China wind power: big fan
Wind turbines in operation at China's largest wind farm just outside Urumqi, Xinjiang on Thursday, September 14, 2006.

Not even the all-powerful Chinese Communist party can make the wind blow

China’s wind farms have long had a cloud hanging over them: not enough of their clean energy is consumed. That seems odd; a combination of rapid urbanisation and thousands of coal-fired power stations makes for severe pollution problems, which the state is desperate to reduce. A change in government regulations should improve matters for hard-pressed renewable generators but it will not solve all their problems. 

The National Energy Administration has done its bit for pollution reduction by encouraging renewable energy, mostly wind power, through favourable tariff structures. Last year, wind accounted for about 4 per cent of total generation and is due to more than double by 2020.

But the NEA faces two big challenges. One is obvious: not even the all-powerful Chinese Communist party can make the wind blow. The other is that while regional networks are required to accept power produced from wind farms, some regional grids nevertheless refuse. In the north-western provinces of Xinjiang and Gansu, almost half of the wind power offered by generators was rejected (or “curtailed”) in the first three months of this year. Wind power specialists such as China Longyuan Power and Huaneng Renewables, which have borrowed heavily to invest in construction, complained bitterly. Their shares have trailed broader market indices for years. 

After repeated warnings, the NEA this week required nine provinces with the highest curtailment rates to use an average of a fifth more wind power than last year.

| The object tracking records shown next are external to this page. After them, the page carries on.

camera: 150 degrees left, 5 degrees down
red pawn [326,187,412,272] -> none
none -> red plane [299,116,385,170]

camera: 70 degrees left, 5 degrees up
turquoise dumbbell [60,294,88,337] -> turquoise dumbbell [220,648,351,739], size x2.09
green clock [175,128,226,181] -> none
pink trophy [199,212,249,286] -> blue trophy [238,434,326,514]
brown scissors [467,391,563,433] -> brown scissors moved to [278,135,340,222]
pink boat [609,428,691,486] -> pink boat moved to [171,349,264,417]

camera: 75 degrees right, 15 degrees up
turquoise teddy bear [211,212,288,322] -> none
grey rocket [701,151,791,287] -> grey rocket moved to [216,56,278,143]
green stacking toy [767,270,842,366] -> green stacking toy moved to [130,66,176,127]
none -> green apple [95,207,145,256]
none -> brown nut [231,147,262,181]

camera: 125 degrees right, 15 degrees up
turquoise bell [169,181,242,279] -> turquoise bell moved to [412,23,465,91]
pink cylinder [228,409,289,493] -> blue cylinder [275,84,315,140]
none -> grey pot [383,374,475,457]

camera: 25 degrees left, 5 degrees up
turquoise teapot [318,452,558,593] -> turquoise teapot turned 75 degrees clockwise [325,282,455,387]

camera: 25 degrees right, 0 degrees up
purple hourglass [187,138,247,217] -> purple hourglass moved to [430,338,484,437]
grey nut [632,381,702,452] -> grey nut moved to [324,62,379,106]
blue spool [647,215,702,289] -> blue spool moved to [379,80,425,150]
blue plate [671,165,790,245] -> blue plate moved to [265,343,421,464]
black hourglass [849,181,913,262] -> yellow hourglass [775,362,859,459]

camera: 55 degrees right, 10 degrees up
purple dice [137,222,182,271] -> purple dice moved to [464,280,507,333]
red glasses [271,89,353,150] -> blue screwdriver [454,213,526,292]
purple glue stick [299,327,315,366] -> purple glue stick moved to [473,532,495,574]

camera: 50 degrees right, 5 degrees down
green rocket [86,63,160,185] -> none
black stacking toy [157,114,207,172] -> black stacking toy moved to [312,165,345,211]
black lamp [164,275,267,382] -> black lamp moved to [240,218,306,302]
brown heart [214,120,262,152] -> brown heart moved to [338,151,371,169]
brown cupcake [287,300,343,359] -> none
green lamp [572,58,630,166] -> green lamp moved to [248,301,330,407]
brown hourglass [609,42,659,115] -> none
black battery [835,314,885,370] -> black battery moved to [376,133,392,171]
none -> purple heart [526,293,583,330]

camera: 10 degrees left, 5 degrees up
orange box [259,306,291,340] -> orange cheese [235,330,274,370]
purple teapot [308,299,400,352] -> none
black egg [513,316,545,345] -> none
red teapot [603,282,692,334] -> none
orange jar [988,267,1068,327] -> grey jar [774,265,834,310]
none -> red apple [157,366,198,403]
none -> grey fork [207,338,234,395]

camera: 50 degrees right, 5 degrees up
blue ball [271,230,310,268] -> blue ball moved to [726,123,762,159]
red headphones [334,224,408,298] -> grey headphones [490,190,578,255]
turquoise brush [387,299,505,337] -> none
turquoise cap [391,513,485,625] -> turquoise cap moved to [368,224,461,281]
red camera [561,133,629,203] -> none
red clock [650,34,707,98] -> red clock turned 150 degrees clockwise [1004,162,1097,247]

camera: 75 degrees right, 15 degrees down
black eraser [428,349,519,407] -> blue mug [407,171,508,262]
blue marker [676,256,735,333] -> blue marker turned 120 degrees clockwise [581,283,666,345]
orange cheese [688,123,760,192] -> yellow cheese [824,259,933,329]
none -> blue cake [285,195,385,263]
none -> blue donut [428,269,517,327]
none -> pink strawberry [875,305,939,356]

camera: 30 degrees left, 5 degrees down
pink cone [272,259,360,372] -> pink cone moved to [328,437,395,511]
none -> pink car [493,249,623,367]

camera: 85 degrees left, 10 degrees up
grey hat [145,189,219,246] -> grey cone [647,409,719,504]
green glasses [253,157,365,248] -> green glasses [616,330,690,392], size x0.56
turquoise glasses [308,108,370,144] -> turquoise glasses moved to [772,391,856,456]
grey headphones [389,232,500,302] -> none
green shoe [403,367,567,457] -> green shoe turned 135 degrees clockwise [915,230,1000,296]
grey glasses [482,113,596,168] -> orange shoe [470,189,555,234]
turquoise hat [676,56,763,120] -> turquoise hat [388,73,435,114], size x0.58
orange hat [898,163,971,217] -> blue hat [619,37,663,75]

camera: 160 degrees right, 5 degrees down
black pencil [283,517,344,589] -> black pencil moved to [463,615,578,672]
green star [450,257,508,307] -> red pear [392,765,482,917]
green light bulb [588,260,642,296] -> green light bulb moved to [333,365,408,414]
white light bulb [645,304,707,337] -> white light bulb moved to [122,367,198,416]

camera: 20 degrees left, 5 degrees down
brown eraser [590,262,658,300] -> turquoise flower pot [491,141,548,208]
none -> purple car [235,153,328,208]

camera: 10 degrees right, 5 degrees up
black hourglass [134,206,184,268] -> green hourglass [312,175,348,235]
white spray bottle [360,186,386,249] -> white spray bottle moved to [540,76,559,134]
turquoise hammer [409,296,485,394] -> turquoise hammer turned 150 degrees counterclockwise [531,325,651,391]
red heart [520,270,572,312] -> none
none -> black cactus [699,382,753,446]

That matters; these areas contain at least 60 per cent of the two companies’ wind capacity. Shares in all the listed wind farms bounced sharply on Wednesday. Reducing curtailments should improve their earnings. And they need the cash flow — net debt levels look scary at more than 5 times earnings before interest, tax, depreciation and amortisation, partly explaining very low valuations. 

But remember that the curtailments occur for a reason. Coal-fired generators, too, do not run at full capacity because the economic slowdown has reduced demand for power. And exporting wind power to populous coastal regions, as Xinjiang requires, just means competing with the wind farm projects over there. China’s government cannot simply wave away its wind industry’s problems.